Department of Psychiatry, University of Cambridge, UK.
Centre for Dementia Prevention, University of Edinburgh, UK.
J Alzheimers Dis. 2020;75(4):1211-1218. doi: 10.3233/JAD-200238.
Alzheimer's disease (AD) begins decades before the onset of dementia. There is a need to investigate biomarkers of early AD for use in clinical trials and to facilitate early intervention.
We aimed to determine whether changes in hippocampal subfield volumes in healthy middle-aged adults were associated with risk of future dementia.
We included 150 participants from the PREVENT-Dementia cohort, which recruited subjects aged 40-59 with or without a family history of dementia (FHD; included here were 81 with FHD and 69 without). Hippocampal subfield volumes were segmented from high resolution T2-weighted 3T MRI images taken at baseline and 2-year follow-up.
FHD and greater 20 year-risk of dementia due to cardiovascular risk factors were both associated with lower CA1 volume. FHD was also associated with a relative increase in combined CA3, CA4, and dentate gyrus volume between baseline and follow-up.
CA1 atrophy may commence as early as middle-age in those with a high risk of future dementia, while increases in CA3, CA4, and dentate gyrus volume may be a response to early AD in the form of inflammation or neurogenesis.
阿尔茨海默病(AD)在痴呆症发作前数十年就开始了。有必要研究 AD 的早期生物标志物,以便用于临床试验并促进早期干预。
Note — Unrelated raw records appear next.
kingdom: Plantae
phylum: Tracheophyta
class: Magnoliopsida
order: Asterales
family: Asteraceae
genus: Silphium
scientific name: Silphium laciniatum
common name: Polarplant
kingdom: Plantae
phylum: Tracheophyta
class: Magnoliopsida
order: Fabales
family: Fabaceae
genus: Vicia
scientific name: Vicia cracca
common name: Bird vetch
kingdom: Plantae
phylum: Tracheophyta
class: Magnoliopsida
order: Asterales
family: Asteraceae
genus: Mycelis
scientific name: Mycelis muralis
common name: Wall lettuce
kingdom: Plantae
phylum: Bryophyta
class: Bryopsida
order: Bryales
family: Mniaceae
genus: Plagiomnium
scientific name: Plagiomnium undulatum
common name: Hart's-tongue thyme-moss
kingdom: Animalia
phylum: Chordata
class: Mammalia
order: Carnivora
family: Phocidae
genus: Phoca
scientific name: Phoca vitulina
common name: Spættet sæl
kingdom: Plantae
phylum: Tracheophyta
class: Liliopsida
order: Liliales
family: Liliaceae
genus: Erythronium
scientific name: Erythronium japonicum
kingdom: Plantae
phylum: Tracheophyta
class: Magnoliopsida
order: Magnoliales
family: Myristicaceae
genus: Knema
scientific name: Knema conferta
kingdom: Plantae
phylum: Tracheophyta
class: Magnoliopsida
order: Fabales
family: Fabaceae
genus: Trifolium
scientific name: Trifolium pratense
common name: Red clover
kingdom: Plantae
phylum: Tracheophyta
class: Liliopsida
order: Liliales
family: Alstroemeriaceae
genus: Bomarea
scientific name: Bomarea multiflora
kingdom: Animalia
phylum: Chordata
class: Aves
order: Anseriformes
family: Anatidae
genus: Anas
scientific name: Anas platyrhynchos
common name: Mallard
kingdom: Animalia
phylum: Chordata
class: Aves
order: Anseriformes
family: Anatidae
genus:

我们旨在确定健康中年成年人的海马亚区体积变化是否与未来痴呆症的风险相关。
我们纳入了 PREVENT-Dementia 队列的 150 名参与者,该队列招募了 40-59 岁的有或没有痴呆家族史(FHD;这里包括 81 名有 FHD 和 69 名没有 FHD)的受试者。在基线和 2 年随访时,使用高分辨率 T2 加权 3T MRI 图像对海马亚区体积进行分割。
FHD 和由于心血管危险因素导致的 20 年痴呆风险较高均与 CA1 体积减少有关。FHD 还与基线和随访之间 CA3、CA4 和齿状回的体积总和相对增加有关。
在未来有较高痴呆风险的人群中,CA1 萎缩可能早在中年就开始了,而 CA3、CA4 和齿状回体积的增加可能是炎症或神经发生形式的早期 AD 的反应。